• Ohio: Cleveland Beats the Colts (Well, A Former Colt), At Least for Now; Cleveland “Jock Tax” Upheld
  • March 12, 2014 | Authors: David M. Kall; Susan Millradt McGlone
  • Law Firms: McDonald Hopkins LLC - Cleveland Office ; McDonald Hopkins LLC - Columbus Office
  • Jeffrey Saturday was an NFL player for the Indianapolis Colts in 2008. On Nov. 30, 2008, the Colts played the Cleveland Browns. The City of Cleveland imposed its so-called “jock tax” on Mr. Saturday and taxed a portion of his salary. One minor problem - Mr. Saturday not only did not play during the game, he also was not in Cleveland. Mr. Saturday was injured and stayed in Indianapolis.

    Due in part to these circumstances, Mr. Saturday challenged Cleveland’s assessment of the “jock tax” against him and sought a refund. However, the tax administrator for the City of Cleveland denied his request for a refund. The administrator’s decision was affirmed by the Municipal Board of Appeal (MBOA).

    In the MBOA decision, the board found that Mr. Saturday did not meet his burden of proof that the “games-played” allocation used by the City of Cleveland was unreasonable and that Mr. Saturday’s absence from the November 30 game was properly treated as a “sick day” and therefore, subject to tax.

    Not satisfied with the MBOA’s decision, Mr. Saturday appealed the case to the Ohio Board of Tax Appeals (OBTA) in Saturday v. City of Cleveland Bd. of Review (Jan. 28, 2014), BTA No. 2011-4027, assigning the following errors:

    • The MBOA erroneously characterized November 29 and 30, 2008 as “sick days” despite Mr. Saturday’s participation in rehabilitation activities in Indianapolis on those days;
    • Cleveland did not have authority to tax Mr. Saturday’s income when he “did not travel to or perform any services in Cleveland in 2008,” because such taxation was in violation of the Ohio and US constitutions;
    • The City of Cleveland’s use of a games-played formula results in the City of Cleveland imposing a tax on income that is not earned for work done or services performed in the City of Cleveland which violates both Ohio law and Cleveland ordinances;
    • The MBOA erroneously concluded that appellants failed to supply facts demonstrating that the games-played allocation method is unreasonable;
    • The MBOA erroneously found that Mr. Saturday failed to present sufficient evidence because it was presented by affidavit rather than by live testimony at the hearing; and
    • “[T]he exclusion of professional athletes from the protection afforded by R.C. 718.011 *** violates the Equal Protection clauses of the United States and Ohio Constitutions.”

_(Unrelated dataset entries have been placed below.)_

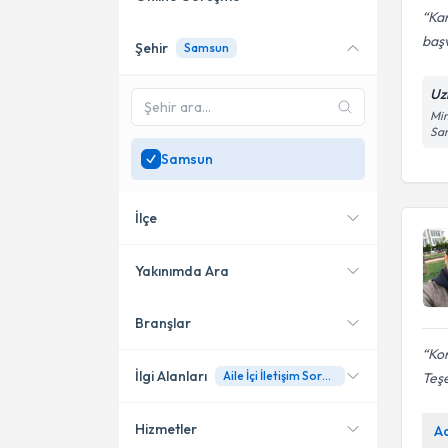
Kar
baş
Şehir
Samsun
Online danışmanlık sunan
uzmanları göster
Uz
Sadece
Samsun
bölgesinde
Mim
Sa
uzman ara
Samsun
İlçe
Yakınımda Ara
Branşlar
Konumuma yakın uzmanları
Atakum
göster
Kon
İlkadım
İlgi Alanları
Aile İçi İletişim Sorunları
Teşe
Bafra
Hizmetler
A
Psikoloji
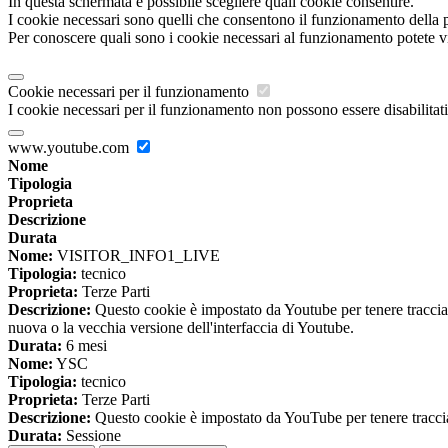
In questa schermata è possibile scegliere quali cookie consentire.
I cookie necessari sono quelli che consentono il funzionamento della pi
Per conoscere quali sono i cookie necessari al funzionamento potete v
Cookie necessari per il funzionamento
I cookie necessari per il funzionamento non possono essere disabilitati.
www.youtube.com
Nome
Tipologia
Proprieta
Descrizione
Durata
Nome:
VISITOR_INFO1_LIVE
Tipologia:
tecnico
Proprieta:
Terze Parti
Descrizione:
Questo cookie è impostato da Youtube per tenere traccia de
nuova o la vecchia versione dell'interfaccia di Youtube.
Durata:
6 mesi
Nome:
YSC
Tipologia:
tecnico
Proprieta:
Terze Parti
Descrizione:
Questo cookie è impostato da YouTube per tenere traccia 
Durata:
Sessione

    Unfortunately for Mr. Saturday, a very similar case was decided by the OBTA just weeks before the decision (Hillenmeyer v. City of Cleveland Bd. of Review (Jan. 14, 2014), BTA No. 2009, unreported). In Hillenmeyer, while the OBTA acknowledged the appellant’s constitutional claims, the Ohio Supreme Court has prohibited the OBTA from deciding such claims. Additionally, in Hillenmeyer, the OBTA found that the City of Cleveland “jock tax” ordinances “do not operate in contravention of any state statute regarding municipal income taxes or Ohio case precedent” and, therefore, the OBTA has no equity jurisdiction to render a “determination whether the Cleveland ordinances constitute a fair or reasonable method by which to apportion [Hillenmeyer’s] income for the subject years.”

    However, the facts in Hillenmeyer differed from those in Mr. Saturday’s case. Contrary to the facts in Hillenmeyer, Mr. Saturday was never physically present in Cleveland. Nonetheless, the OBTA refused to find for Mr. Saturday and affirmed the decision of the MBOA, finding that: (1) Mr. Saturday did not carry his burden of proof to establish a right to the relief he requested; and (2) the relevant “jock tax” ordinance did not operate in contravention of any state statute or Ohio case and is a valid exercise of the city’s municipal power to tax.

    While it is not presently clear, the Multistate Tax Update believes that the OBTA is unlikely the last stop on Mr. Saturday’s quest to seek a refund. Mr. Saturday’s case presents several interesting constitutional issues that may ultimately reach the Ohio Supreme Court. However, at least for now, the City of Cleveland wins this round.